> [What the exercise asks]: Only the lines below from the one containing "cx_px: -333" through the one containing "vfov_deg: 35.1" belong in the answer, set down exactly, with the pictures left out.

BEGIN

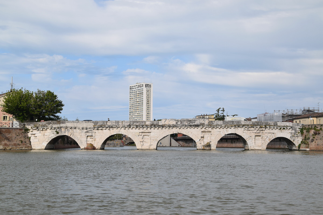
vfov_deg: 25.8
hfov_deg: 37.9
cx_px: 162
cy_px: 108
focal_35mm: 52
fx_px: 471
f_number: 11
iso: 200
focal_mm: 35
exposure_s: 1/500
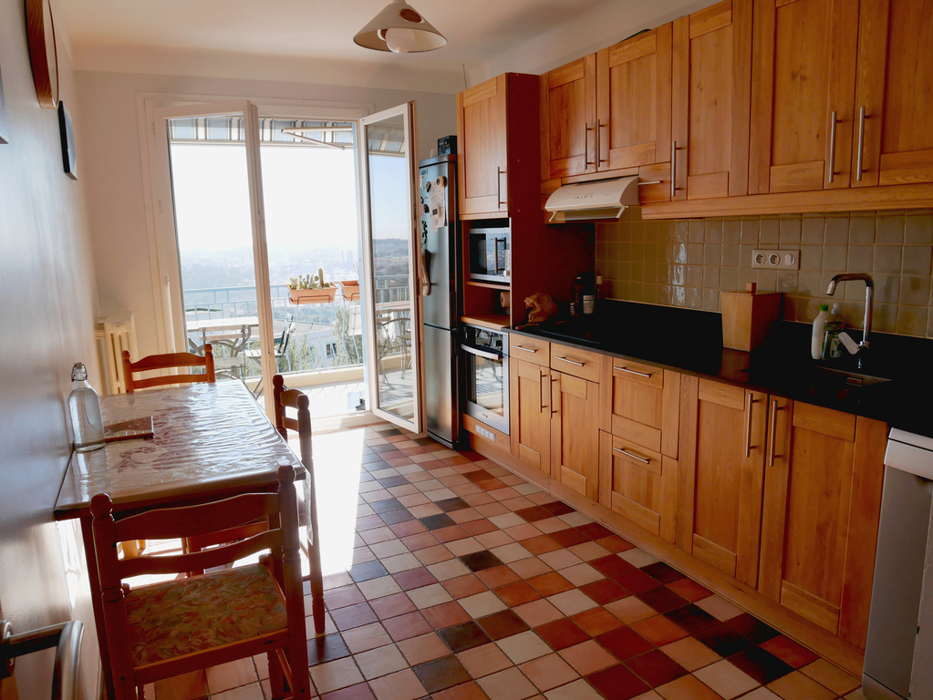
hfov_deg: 71.6
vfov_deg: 56.8
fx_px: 647
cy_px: 350
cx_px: 466
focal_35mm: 24
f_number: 5
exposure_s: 1/200
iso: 200
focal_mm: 12
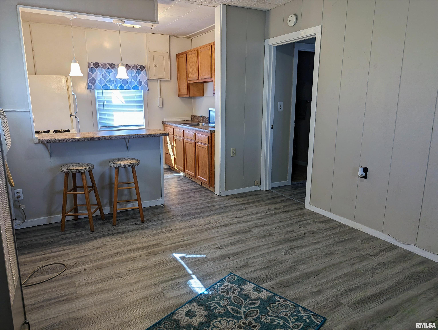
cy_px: 165
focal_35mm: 24
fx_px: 304
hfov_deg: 71.5
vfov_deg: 56.9
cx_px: 219
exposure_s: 1/120
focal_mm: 6.81
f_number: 1.85
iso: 88
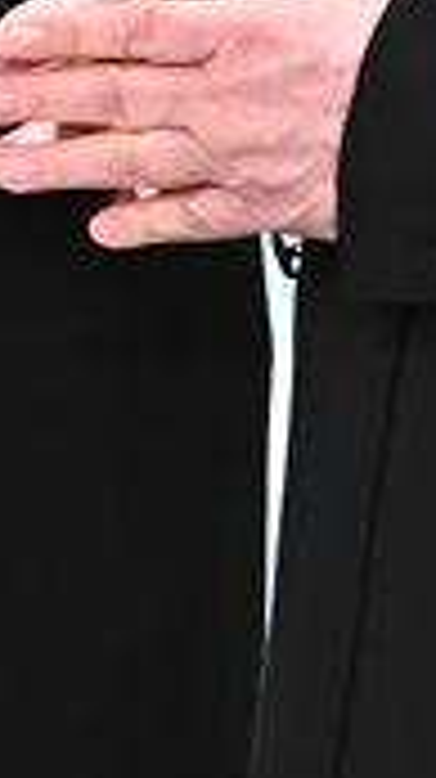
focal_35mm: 296
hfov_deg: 3.8
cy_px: 63
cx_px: -1461
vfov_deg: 7.3
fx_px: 6099
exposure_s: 1/200
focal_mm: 35
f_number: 5.6
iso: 2000
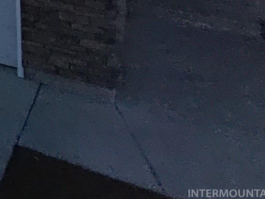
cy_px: -225
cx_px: -333
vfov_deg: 15.1
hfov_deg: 16.1
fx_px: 567
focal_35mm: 74
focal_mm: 16
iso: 105
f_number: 2.55
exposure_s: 1/6200
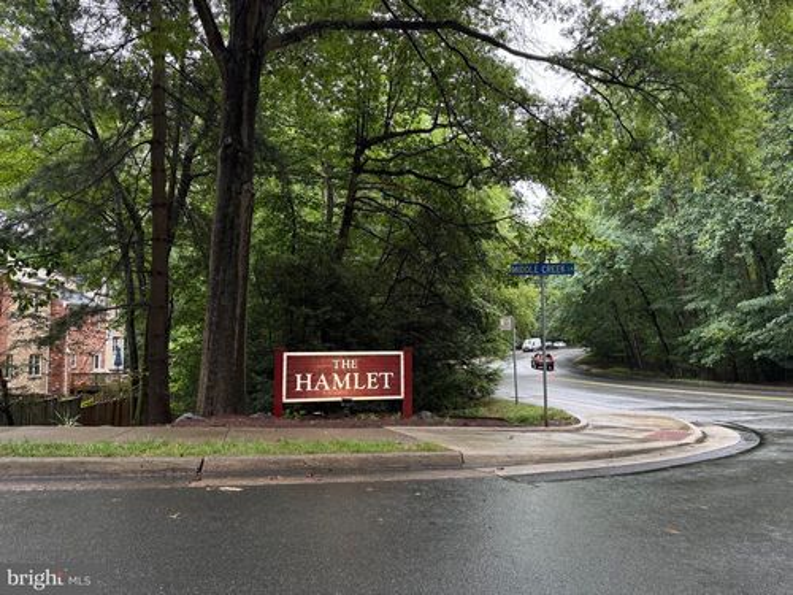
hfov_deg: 71.6
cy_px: 298
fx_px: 550
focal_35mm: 24
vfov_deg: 56.8
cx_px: 396
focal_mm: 6.76
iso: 125
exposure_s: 1/120
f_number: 1.78
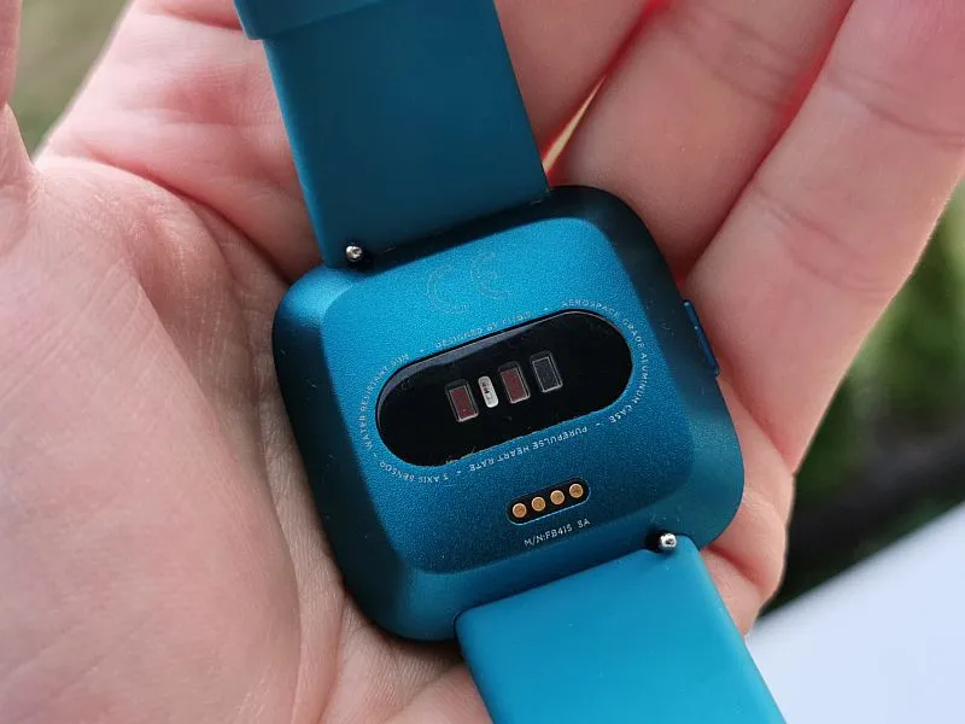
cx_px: 482
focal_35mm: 54
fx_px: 1505
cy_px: 362
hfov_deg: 35.5
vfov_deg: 27.0
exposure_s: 1/157
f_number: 1.6
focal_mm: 5.56
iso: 50
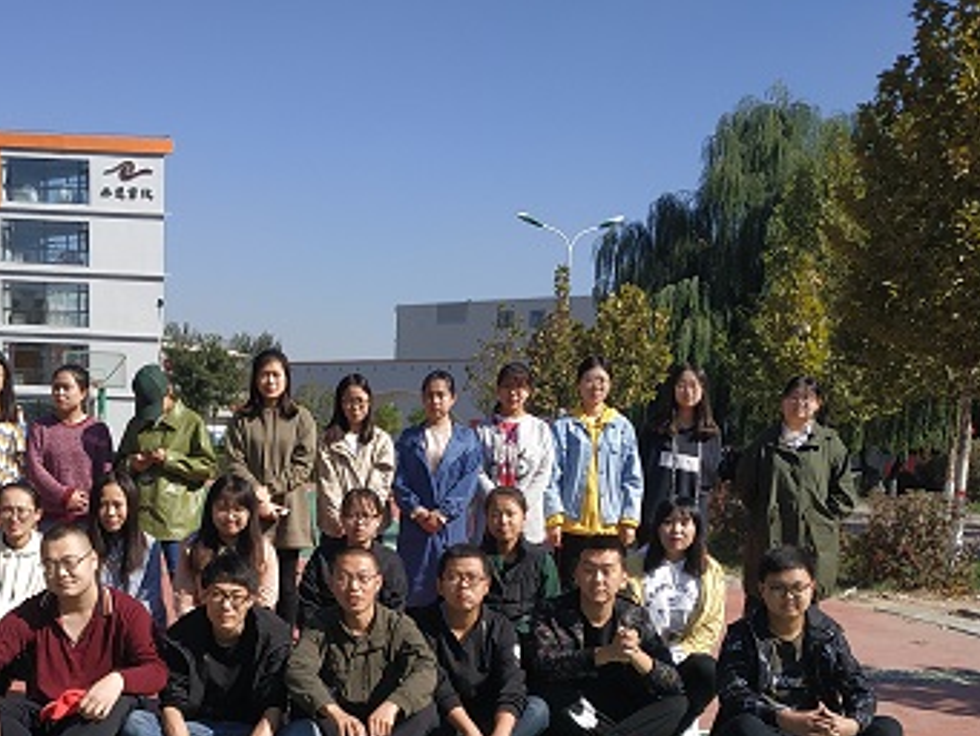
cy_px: 618
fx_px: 1274
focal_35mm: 45
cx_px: 322
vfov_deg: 31.1
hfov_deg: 41.5
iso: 100
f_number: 1.9
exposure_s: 1/2010
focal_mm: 3.94
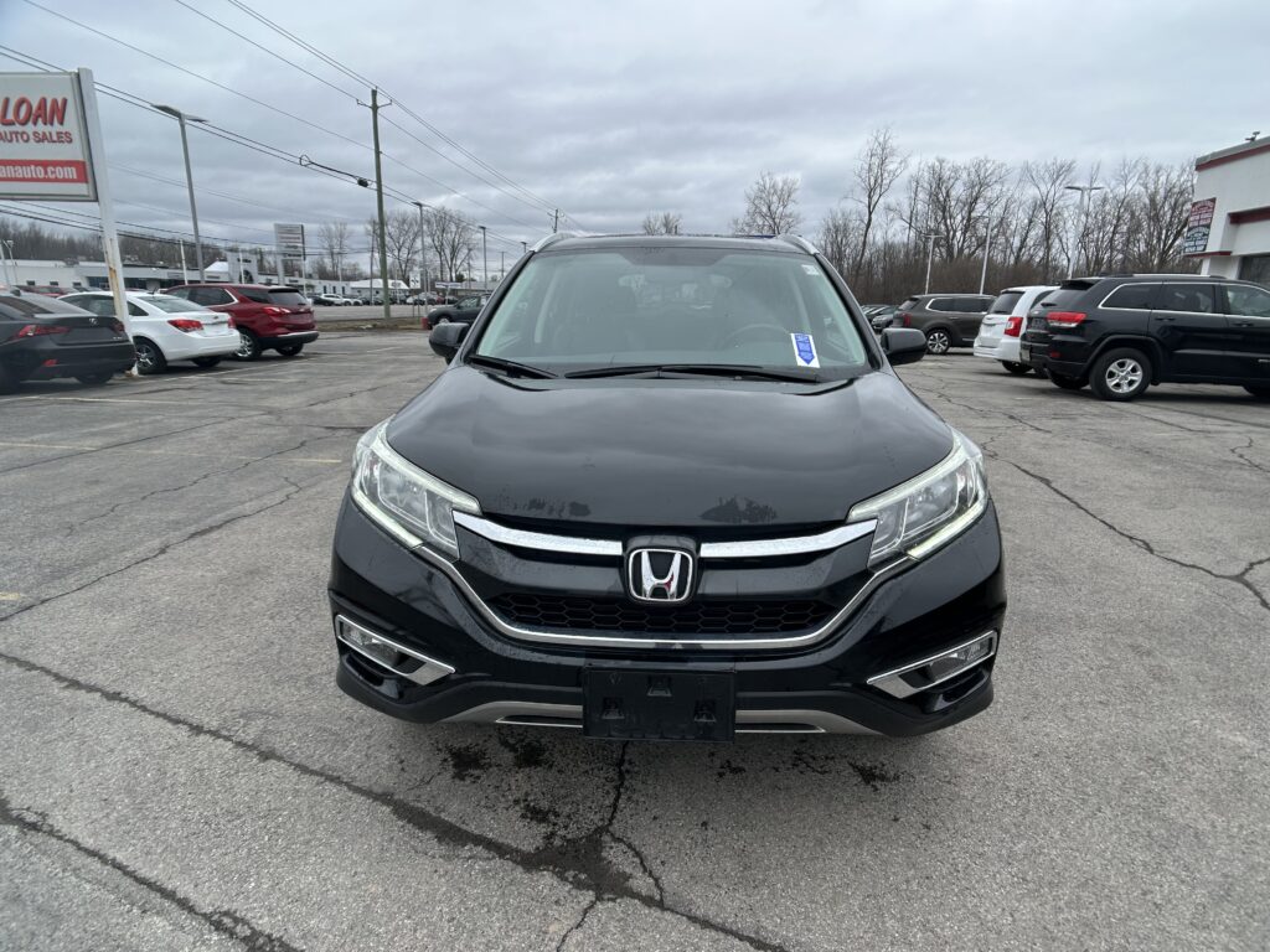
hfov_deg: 67.3
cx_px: 635
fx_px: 954
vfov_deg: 53.1
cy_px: 476
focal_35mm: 26
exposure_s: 1/1468
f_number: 1.5
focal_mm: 5.7
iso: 50
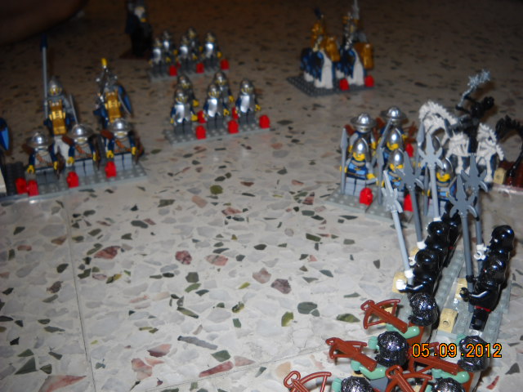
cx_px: 262
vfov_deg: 35.1
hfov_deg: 45.8
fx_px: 619
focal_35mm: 41
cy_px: 196
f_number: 3.1
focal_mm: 6.72
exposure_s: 1/30
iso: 64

END

> [Result of this task]:
cx_px: -333
vfov_deg: 15.1
hfov_deg: 16.1
fx_px: 567
focal_35mm: 74
focal_mm: 16
iso: 105
f_number: 2.55
exposure_s: 1/6200
hfov_deg: 71.6
cy_px: 298
fx_px: 550
focal_35mm: 24
vfov_deg: 56.8
cx_px: 396
focal_mm: 6.76
iso: 125
exposure_s: 1/120
f_number: 1.78
cx_px: 482
focal_35mm: 54
fx_px: 1505
cy_px: 362
hfov_deg: 35.5
vfov_deg: 27.0
exposure_s: 1/157
f_number: 1.6
focal_mm: 5.56
iso: 50
cy_px: 618
fx_px: 1274
focal_35mm: 45
cx_px: 322
vfov_deg: 31.1
hfov_deg: 41.5
iso: 100
f_number: 1.9
exposure_s: 1/2010
focal_mm: 3.94
hfov_deg: 67.3
cx_px: 635
fx_px: 954
vfov_deg: 53.1
cy_px: 476
focal_35mm: 26
exposure_s: 1/1468
f_number: 1.5
focal_mm: 5.7
iso: 50
cx_px: 262
vfov_deg: 35.1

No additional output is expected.